╭──
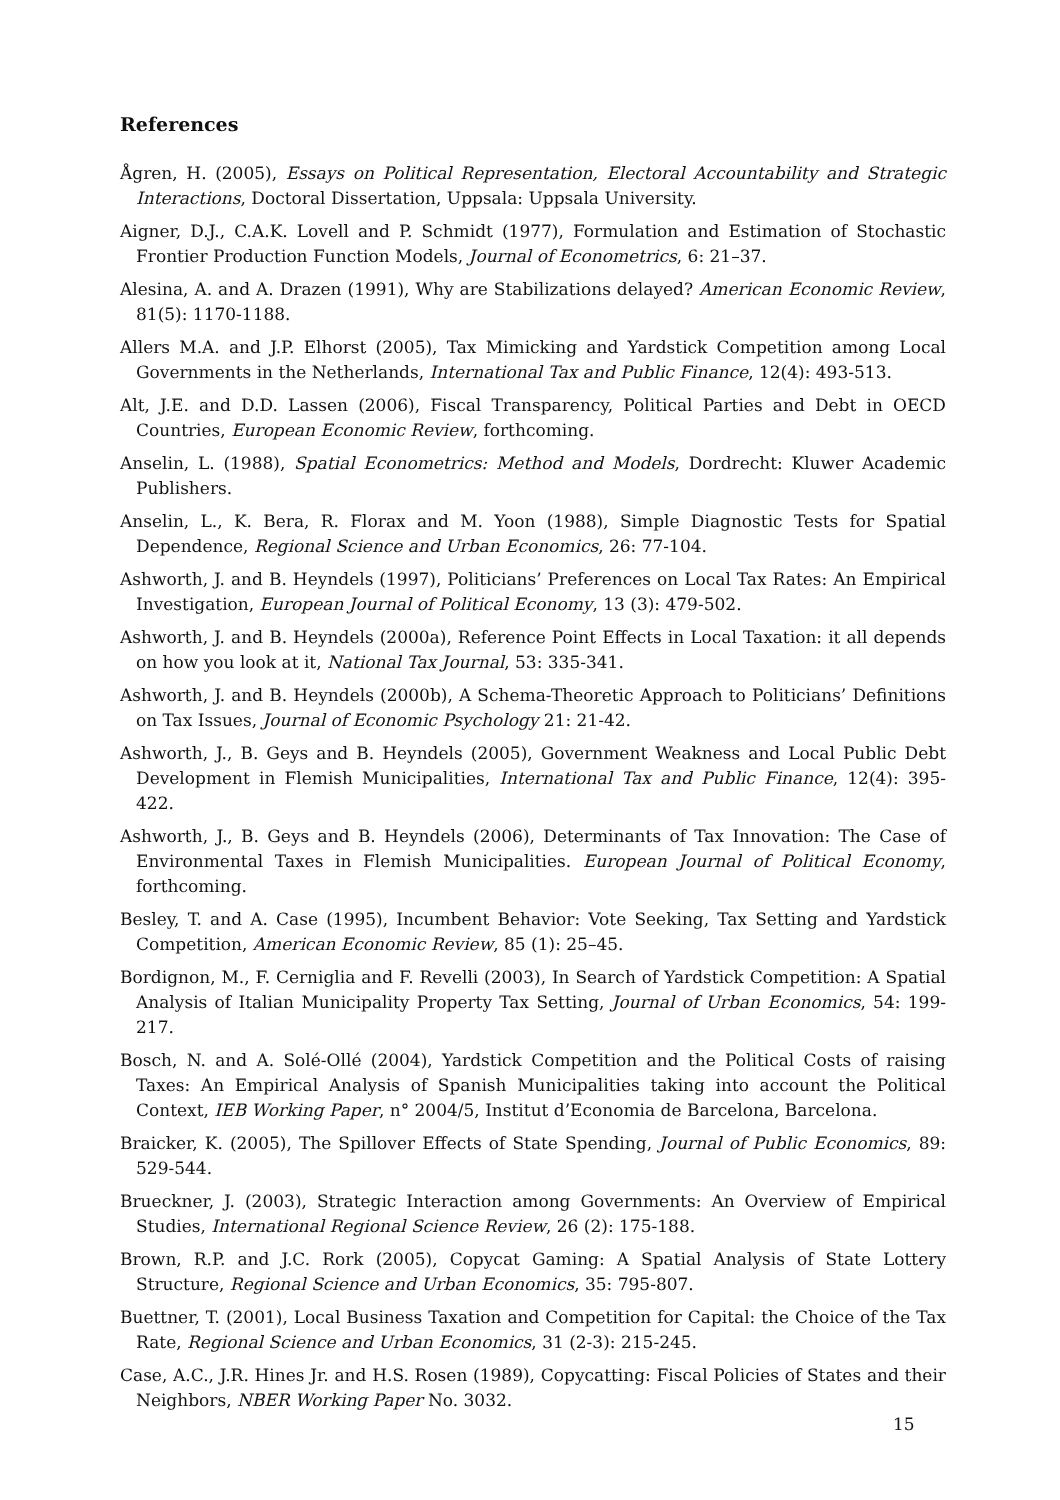References
Ågren, H. (2005), Essays on Political Representation, Electoral Accountability and Strategic Interactions, Doctoral Dissertation, Uppsala: Uppsala University.
Aigner, D.J., C.A.K. Lovell and P. Schmidt (1977), Formulation and Estimation of Stochastic Frontier Production Function Models, Journal of Econometrics, 6: 21–37.
Alesina, A. and A. Drazen (1991), Why are Stabilizations delayed? American Economic Review, 81(5): 1170-1188.
Allers M.A. and J.P. Elhorst (2005), Tax Mimicking and Yardstick Competition among Local Governments in the Netherlands, International Tax and Public Finance, 12(4): 493-513.
Alt, J.E. and D.D. Lassen (2006), Fiscal Transparency, Political Parties and Debt in OECD Countries, European Economic Review, forthcoming.
Anselin, L. (1988), Spatial Econometrics: Method and Models, Dordrecht: Kluwer Academic Publishers.
Anselin, L., K. Bera, R. Florax and M. Yoon (1988), Simple Diagnostic Tests for Spatial Dependence, Regional Science and Urban Economics, 26: 77-104.
Ashworth, J. and B. Heyndels (1997), Politicians’ Preferences on Local Tax Rates: An Empirical Investigation, European Journal of Political Economy, 13 (3): 479-502.
Ashworth, J. and B. Heyndels (2000a), Reference Point Effects in Local Taxation: it all depends on how you look at it, National Tax Journal, 53: 335-341.
Ashworth, J. and B. Heyndels (2000b), A Schema-Theoretic Approach to Politicians’ Definitions on Tax Issues, Journal of Economic Psychology 21: 21-42.
Ashworth, J., B. Geys and B. Heyndels (2005), Government Weakness and Local Public Debt Development in Flemish Municipalities, International Tax and Public Finance, 12(4): 395-422.
Ashworth, J., B. Geys and B. Heyndels (2006), Determinants of Tax Innovation: The Case of Environmental Taxes in Flemish Municipalities. European Journal of Political Economy, forthcoming.
Besley, T. and A. Case (1995), Incumbent Behavior: Vote Seeking, Tax Setting and Yardstick Competition, American Economic Review, 85 (1): 25–45.
Bordignon, M., F. Cerniglia and F. Revelli (2003), In Search of Yardstick Competition: A Spatial Analysis of Italian Municipality Property Tax Setting, Journal of Urban Economics, 54: 199-217.
Bosch, N. and A. Solé-Ollé (2004), Yardstick Competition and the Political Costs of raising Taxes: An Empirical Analysis of Spanish Municipalities taking into account the Political Context, IEB Working Paper, n° 2004/5, Institut d’Economia de Barcelona, Barcelona.
Braicker, K. (2005), The Spillover Effects of State Spending, Journal of Public Economics, 89: 529-544.
Brueckner, J. (2003), Strategic Interaction among Governments: An Overview of Empirical Studies, International Regional Science Review, 26 (2): 175-188.
Brown, R.P. and J.C. Rork (2005), Copycat Gaming: A Spatial Analysis of State Lottery Structure, Regional Science and Urban Economics, 35: 795-807.
Buettner, T. (2001), Local Business Taxation and Competition for Capital: the Choice of the Tax Rate, Regional Science and Urban Economics, 31 (2-3): 215-245.
Case, A.C., J.R. Hines Jr. and H.S. Rosen (1989), Copycatting: Fiscal Policies of States and their Neighbors, NBER Working Paper No. 3032.
15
╰──
WHAT TO WORK ON
Please report every line of the listing that contains the string "Local".

RESPONSE AREA
Allers M.A. and J.P. Elhorst (2005), Tax Mimicking and Yardstick Competition among Local Governments in the Netherlands, International Tax and Public Finance, 12(4): 493-513.
Ashworth, J. and B. Heyndels (1997), Politicians’ Preferences on Local Tax Rates: An Empirical Investigation, European Journal of Political Economy, 13 (3): 479-502.
Ashworth, J. and B. Heyndels (2000a), Reference Point Effects in Local Taxation: it all depends on how you look at it, National Tax Journal, 53: 335-341.
Ashworth, J., B. Geys and B. Heyndels (2005), Government Weakness and Local Public Debt Development in Flemish Municipalities, International Tax and Public Finance, 12(4): 395-422.
Buettner, T. (2001), Local Business Taxation and Competition for Capital: the Choice of the Tax Rate, Regional Science and Urban Economics, 31 (2-3): 215-245.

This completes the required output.